Fédération nationale des transports routiers FNTR

Publié le par France Républicaine

PARIS, 23 mai 2005 (AFP) - A six jours du référendum sur la Constitution européenne, la Fédération nationale des transports routiers (FNTR, patronat) lance un cri d'alarme sur la crise du pavillon français, en affichant "Oui ou non mais je veux survivre" au dos des camions à partir de lundi.

"L'objectif est d'afficher ce slogan sur 50.000 camions durant la première semaine, pour atteindre 100.000 la deuxième", a précisé à l'AFP le délégué général de la FNTR Jean-Paul Deneuville.

La fédération, qui revendique quelque 4.000 adhérents, veut attirer l'attention sur "la désespérance et le désespoir" des patrons face à la chute du pavillon français en Europe, handicapé par des coûts sociaux et fiscaux supérieurs aux autres pays.

"Pour les transports internationaux partant ou arrivant en France, la part du pavillon français a chuté de 52% en 1992 à 38% actuellement. Quant aux transports intérieurs (cabotage), un tiers est désormais réalisé par des sociétés étrangères", a souligné M. Deneuville.

Les transporteurs français, qui pâtissaient déjà de la concurrence de leurs voisins européens dans l'Union européenne à 15, souffrent d'écarts encore plus importants avec les nouveaux entrants.

"La fiscalité sur le carburant est 26% supérieure en France à celle des pays entrants. Or cela représente 12,5% du coût de revient d'une entreprise de transports", selon la FNTR. "Les salaires entre l'Est et l'Ouest sont dans une proportion de 1 à 3", a précisé son délégué général.

Outre une transparence des contrats de transports notamment pour répercuter la flambée des prix du gazole (+23% depuis début 2005), la fédération réclame un contrôle des transports étrangers en France et l'application en droit français de la directive européenne "détachement", qui applique la loi sociale du pays d'accueil aux conducteurs exerçant en France.

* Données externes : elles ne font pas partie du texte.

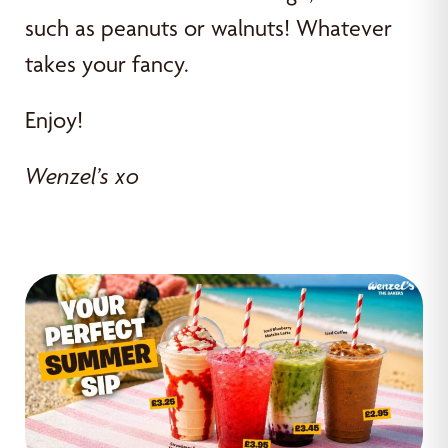
such as peanuts or walnuts! Whatever
takes your fancy.
Enjoy!
Wenzel’s xo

Elle souhaite aussi une baisse et une harmonisation de la fiscalité européenne sur le carburant, un allègement des charges sociales, une diminution de la taxe professionnelle et, à moyen terme, un régime européen pour les conducteurs de transports internationaux de longue durée.

"Si nous n'obtenons pas de réponses, nous devrons muscler notre mouvement", a prévenu M. Deneuville.